Tim van de Molen’s been busy kicking goals since he won the national rural ambassador award in 2012. He achieved his goal of farm ownership by age 30 (with a month to spare) later that same year and in 2013 won the New Zealand Young Farmer of the Year title. 

Tim was working as a rural manager with ANZ in the Waikato (the largest dairy farming region in NZ) and managing a portfolio of farming clients across dairy, sheep and beef, and horticulture when he won the award. Outside of work, he was heavily involved with the NZ Young Farmers organisation, having served three terms on the national Board, and was also busy with the RAS as a Waikato Councillor. Not one to be idle, Tim was also serving in the NZ Army Reserves as an Infantry Officer.

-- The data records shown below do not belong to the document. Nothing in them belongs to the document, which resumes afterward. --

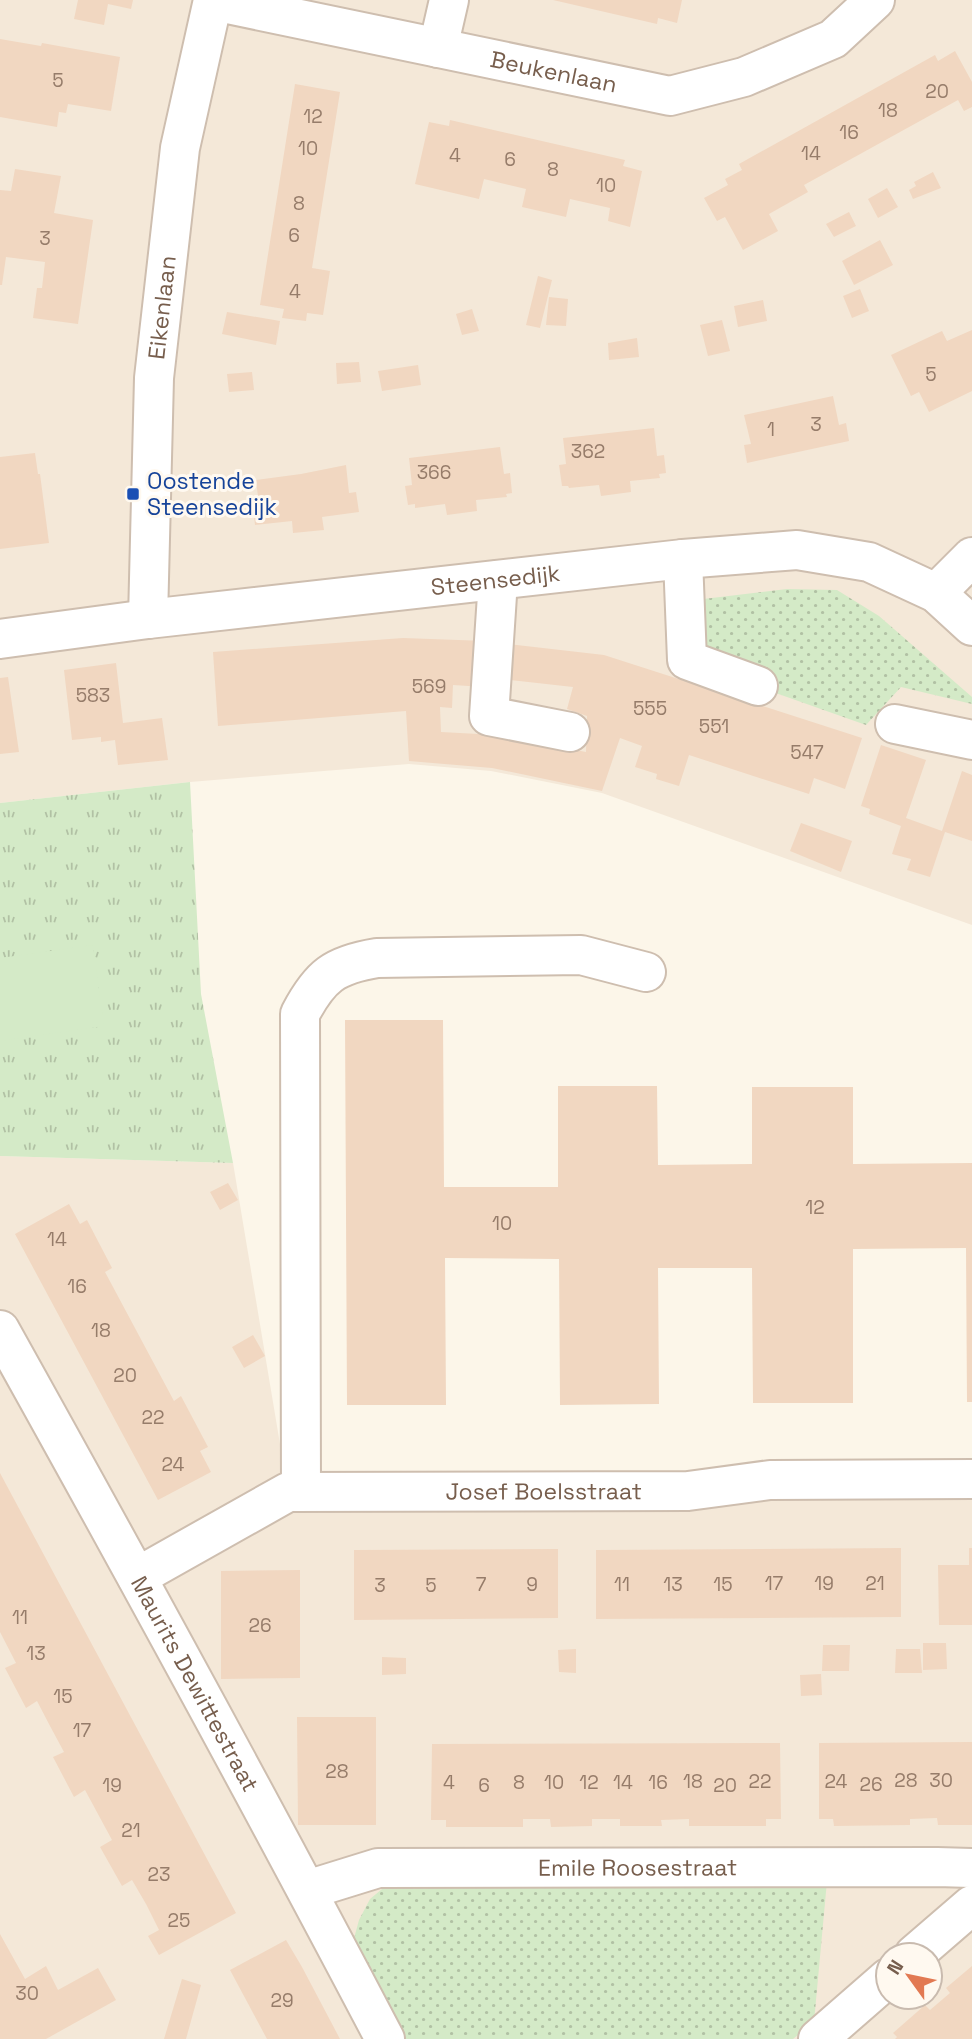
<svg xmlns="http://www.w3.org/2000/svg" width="972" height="2039" font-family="'Space Grotesk',sans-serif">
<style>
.residential{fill:#f4e8d8;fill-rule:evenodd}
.grass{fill:url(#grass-dots)}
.park{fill:url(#park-tufts)}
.pitch{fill:#d4eac7}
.building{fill:#f1d7c1}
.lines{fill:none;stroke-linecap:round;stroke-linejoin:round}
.minor-casing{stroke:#cebeaf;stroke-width:42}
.minor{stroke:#fff;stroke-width:38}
.transit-dot{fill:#1a4fb4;stroke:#fff9f0;stroke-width:2.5}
.labels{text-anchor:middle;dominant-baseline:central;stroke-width:6;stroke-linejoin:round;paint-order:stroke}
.number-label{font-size:19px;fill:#967c6a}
.street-label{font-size:23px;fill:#775e4d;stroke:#fff9f0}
.transit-label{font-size:23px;fill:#164399;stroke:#fff9f0;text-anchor:start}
</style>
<defs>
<pattern id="grass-dots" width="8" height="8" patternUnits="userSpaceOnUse" patternTransform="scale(1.75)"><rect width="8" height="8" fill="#d4eac7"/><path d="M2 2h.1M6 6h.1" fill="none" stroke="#b1c1a4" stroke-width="1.8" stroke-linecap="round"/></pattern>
<pattern id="park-tufts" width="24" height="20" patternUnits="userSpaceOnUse" patternTransform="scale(1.75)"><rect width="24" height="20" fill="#d4eac7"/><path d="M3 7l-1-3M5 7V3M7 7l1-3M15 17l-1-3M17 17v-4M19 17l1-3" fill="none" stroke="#b1c1a4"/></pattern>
</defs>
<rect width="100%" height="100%" fill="#fcf6e9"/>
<path class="residential" d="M0 0H972V925L602 793 491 771 409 764 190 782 0 803Z
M0 1156 233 1163 288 1492 972 1479V2039H0ZM888 1955H930V1997H888Z"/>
<path class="grass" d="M787 589 837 590 879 616 972 697V704L901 687 866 725 770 691 711 658 701 643 695 600Z
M827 1881 814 2022 793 2039H399L353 1942 359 1920 370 1899 388 1884Z"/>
<path class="park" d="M190 782 201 994 233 1163 0 1156V803Z"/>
<path class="pitch" d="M93 945 104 1026 0 1041V958Z"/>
<path class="building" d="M78 0H133L131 9 108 4 104 25 74 19Z
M553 0H682L677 23 658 18 657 24Z
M0 39 41 46 42 43 120 57 111 111 68 104 66 113 59 112 57 127 0 117Z
M955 51 972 82V107L964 111 958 100 804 185 808 192 769 214 778 231 743 250 725 217 717 221 704 198 728 185 725 179 742 170 739 164 935 55 938 61Z
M295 84 340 92 312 268 330 271 323 315 307 313 306 321 282 318 284 309 260 305Z
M450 120 625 160 623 166 642 171 630 227 608 221 610 208 570 199 566 217 522 207 526 189 484 179 479 199 415 184 429 122 449 126Z
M15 169 61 176 54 213 93 220 78 324 33 318 37 288H42L45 262 6 257 2 285H0V190L11 191Z
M933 172 941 188 913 199 909 190 916 186 914 182Z
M887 188 898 207 878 218 868 199Z
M849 212 856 226 834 237 826 224Z
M880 240 893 265 854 285 842 261Z
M538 276 552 280 540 328 526 325Z
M860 289 869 311 852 318 843 296Z
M549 297 568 299 566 326 546 325Z
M763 300 767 321 738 327 734 306Z
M472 309 479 331 462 335 456 314Z
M227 312 280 321 276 345 222 334Z
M722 320 730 351 708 356 700 325Z
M972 330V391L929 412 919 392 911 396 891 355 942 331 947 341Z
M637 338 639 357 609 360 608 343Z
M359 362 361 382 337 384 336 363Z
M418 365 421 385 382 391 378 371Z
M252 372 254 390 229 392 227 374Z
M833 396 839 425 846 423 849 441 747 463 744 445 751 444 744 415Z
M654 428 657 456 664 455 666 473 659 474 660 478 630 481 631 492 601 496 599 485 569 488 568 486H562L559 465 566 464 563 438Z
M500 447 504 474 510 473 512 493 506 494 507 497 476 500 477 511 447 515 445 504 415 508V504L408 505 405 486 412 485 409 458Z
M35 453 38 474H40L49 543 0 549V457Z
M346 465 349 493 356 492 359 512 322 517 324 530 293 533 292 521 255 525 253 506 259 505 256 480 301 474Z
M403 638 486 641 484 687 453 685 452 708 440 707 441 732 497 735 586 752 587 716 567 709 573 687 502 679 507 644 604 655 862 738 845 789 814 778 809 794 689 755 679 786 656 779 657 774 635 767 642 746 620 738 602 791 492 768 409 761 406 711 218 726 213 652Z
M116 663 123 723 162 718 168 760 118 765 115 740 101 742V737L72 740 64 670Z
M8 677 19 752 0 754V678Z
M881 745 926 760 906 818 942 831 962 771 972 775V841L945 832 930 877 907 870 911 859 892 854 901 826 869 814 870 809 861 806Z
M801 823 852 841 841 872 790 851Z
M345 1020H443L444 1187H558V1086H657L658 1165 752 1164V1087H853V1164L972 1163V1402H967L966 1248 853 1249V1403H753L752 1268H658L659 1404 560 1405 559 1259 445 1258 446 1405H347Z
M228 1183 238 1200 220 1210 210 1192Z
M69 1204 80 1224 87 1220 112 1268 105 1272 174 1401 181 1396 208 1447 200 1451 211 1472 158 1500 15 1234Z
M253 1335 265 1356 244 1368 232 1347Z
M0 1473 236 1913 159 1955 148 1936 159 1930 146 1904 132 1880 122 1886 100 1847 112 1840 85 1790 74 1797 53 1757 64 1752 50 1726 37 1701 26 1708 5 1668 16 1663 0 1632Z
M901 1548V1617L596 1619V1550Z
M969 1548H972V1625H939L938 1565H969Z
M558 1549V1618L354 1620V1550Z
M300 1570V1678L221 1679V1571Z
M923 1643H946L947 1669 923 1670Z
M823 1645H850L849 1671H822Z
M576 1649V1673L559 1672 558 1650Z
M896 1649H920L922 1673H895Z
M382 1657 406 1658V1674L382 1675Z
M821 1674 822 1695 801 1696 800 1675Z
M297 1717H376V1825H298Z
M972 1742V1825H938L937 1818 910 1819V1825L834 1826 833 1819H819V1743Z
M780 1743 781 1819H766V1826H689V1819L661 1820 662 1826H620V1819H592V1826L551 1827 550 1819H523V1827H446V1820H431L432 1744Z
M0 1934 25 1979 46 1966 58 1990 98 1968 116 2000 46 2039H0Z
M286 1940 302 1967 340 2039H267L230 1970Z
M972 1966V2039H895L897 2037 893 2033 925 2005 930 2010 950 1993 946 1988Z
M182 1979 201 1985 186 2039H164Z"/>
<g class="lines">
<g class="minor-casing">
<g id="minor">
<path id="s1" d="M213 1 670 96 744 77 833 39 875 0"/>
<path d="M438 48 449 0"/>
<path d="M683 559 687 660 758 686"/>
<path d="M498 580 489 716 570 732"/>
<path d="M936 593 972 557"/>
<path id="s2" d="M148 619 154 378 180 148 213 0"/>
<path id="s3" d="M0 639 148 619 683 559 797 550 869 562 936 593 972 626"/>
<path d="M895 724 972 740"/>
<path id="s4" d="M0 1330C131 1565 260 1801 385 2039"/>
<path d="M301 1492 300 1014C320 976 334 965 377 958L581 955 646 972"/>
<path id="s5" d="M137 1577 288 1492 688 1491 770 1480 972 1479"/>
<path id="s6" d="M307 1890 378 1868 937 1867 972 1868"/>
<path d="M914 1955 972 1905"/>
<path d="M818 2039 888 1978"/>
</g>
</g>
<use href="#minor" class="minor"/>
</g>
<rect class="transit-dot" x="126" y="487" width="14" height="14" rx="3.5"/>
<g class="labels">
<g class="number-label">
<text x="58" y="80">5</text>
<text x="937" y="91">20</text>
<text x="888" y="110">18</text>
<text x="313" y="116">12</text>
<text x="849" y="132">16</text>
<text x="308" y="148">10</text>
<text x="811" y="153">14</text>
<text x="455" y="155">4</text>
<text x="510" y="159">6</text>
<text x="553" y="169">8</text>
<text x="606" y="185">10</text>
<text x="299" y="203">8</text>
<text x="294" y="235">6</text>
<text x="45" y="238">3</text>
<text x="295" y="291">4</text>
<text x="931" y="374">5</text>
<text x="816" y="424">3</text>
<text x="771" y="429">1</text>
<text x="588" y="451">362</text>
<text x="434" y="472">366</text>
<text x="429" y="686">569</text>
<text x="93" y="695">583</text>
<text x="650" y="708">555</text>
<text x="714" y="726">551</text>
<text x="807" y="752">547</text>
<text x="815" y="1207">12</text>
<text x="502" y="1223">10</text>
<text x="57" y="1239">14</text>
<text x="77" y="1286">16</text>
<text x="101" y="1330">18</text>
<text x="125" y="1375">20</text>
<text x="153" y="1417">22</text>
<text x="173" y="1464">24</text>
<text x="774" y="1583">17</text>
<text x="824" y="1583">19</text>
<text x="875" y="1583">21</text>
<text x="481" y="1584">7</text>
<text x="532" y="1584">9</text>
<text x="622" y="1584">11</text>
<text x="673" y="1584">13</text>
<text x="723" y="1584">15</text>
<text x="380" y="1585">3</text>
<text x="431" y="1585">5</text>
<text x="20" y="1617">11</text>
<text x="260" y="1625">26</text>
<text x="36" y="1653">13</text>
<text x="63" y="1696">15</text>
<text x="82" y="1730">17</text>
<text x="337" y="1771">28</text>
<text x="906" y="1780">28</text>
<text x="941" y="1780">30</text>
<text x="693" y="1781">18</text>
<text x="760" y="1781">22</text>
<text x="836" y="1781">24</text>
<text x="449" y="1782">4</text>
<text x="519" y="1782">8</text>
<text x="554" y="1782">10</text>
<text x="589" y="1782">12</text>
<text x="623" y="1782">14</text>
<text x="658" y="1782">16</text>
<text x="871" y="1784">26</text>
<text x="112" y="1785">19</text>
<text x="484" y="1785">6</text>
<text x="725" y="1785">20</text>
<text x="131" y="1830">21</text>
<text x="159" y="1874">23</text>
<text x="179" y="1920">25</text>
<text x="27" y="1993">30</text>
<text x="282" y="2000">29</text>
</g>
<g class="street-label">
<text stroke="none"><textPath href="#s1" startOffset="348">Beukenlaan</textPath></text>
<text stroke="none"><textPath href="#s2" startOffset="312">Eikenlaan</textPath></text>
<text stroke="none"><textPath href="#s3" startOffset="499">Steensedijk</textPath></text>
<text stroke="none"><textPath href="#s5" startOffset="429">Josef Boelsstraat</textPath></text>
<text stroke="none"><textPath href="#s4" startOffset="404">Maurits Dewittestraat</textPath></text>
<text stroke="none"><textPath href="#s6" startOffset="334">Emile Roosestraat</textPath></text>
</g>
<g class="transit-label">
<text x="147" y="481">Oostende<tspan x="147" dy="26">Steensedijk</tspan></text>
</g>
</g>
<g transform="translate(909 1976) rotate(303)"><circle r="33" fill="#fff9f0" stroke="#c9bbaf" stroke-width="2"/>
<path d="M0-5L12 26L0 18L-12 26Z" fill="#e27952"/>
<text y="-10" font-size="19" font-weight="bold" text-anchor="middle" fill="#775e4d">N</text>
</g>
</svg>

Fast forward to today and he’s the Member of Parliament for Waikato and represents one of the key agricultural regions in NZ. He and wife Hilary are raising Isobella (5) and Arthur (3), managing their farm which they converted from dairy grazers and maize to asparagus in 2014, and another block they bought in 2015 where they grow maize and grass for dairy farmers. The family has also had business interests in the retail, service and online spaces. 

Tim first stepped into the show arena before he’d even stepped into a classroom. While he’s always held a long connection with the land and a passion for agricultural shows, he says the rural ambassador program gave him confidence in the agricultural sector’s future. 

“I found it hugely reassuring to know that our industry had a wide range of talented individuals developing into our future leaders, many of whom were already playing significant leadership roles,” he said. 

“I’ve always made a point of surrounding myself with positive and motivated people. Success breeds success and I had a number of senior figures across Young Farmers and RAS encourage me to enter.”

Tim considers the networks he developed to be the most valuable addition to his tool kit and said he feels incredibly fortunate to have been afforded the opportunity to take part in the program. 

“There continue to be many challenges facing our diverse primary industries and having connections across many sectors is critical to remaining informed, and helps to present a more cohesive approach to key issues. And of course, it’s just great connecting with such wonderful people,” he said. 

“Rural communities are the heart and soul of our country with such down to earth people making a massive contribution to social and economic well being. I spend a lot of time in Wellington now, but love getting home to the farm.”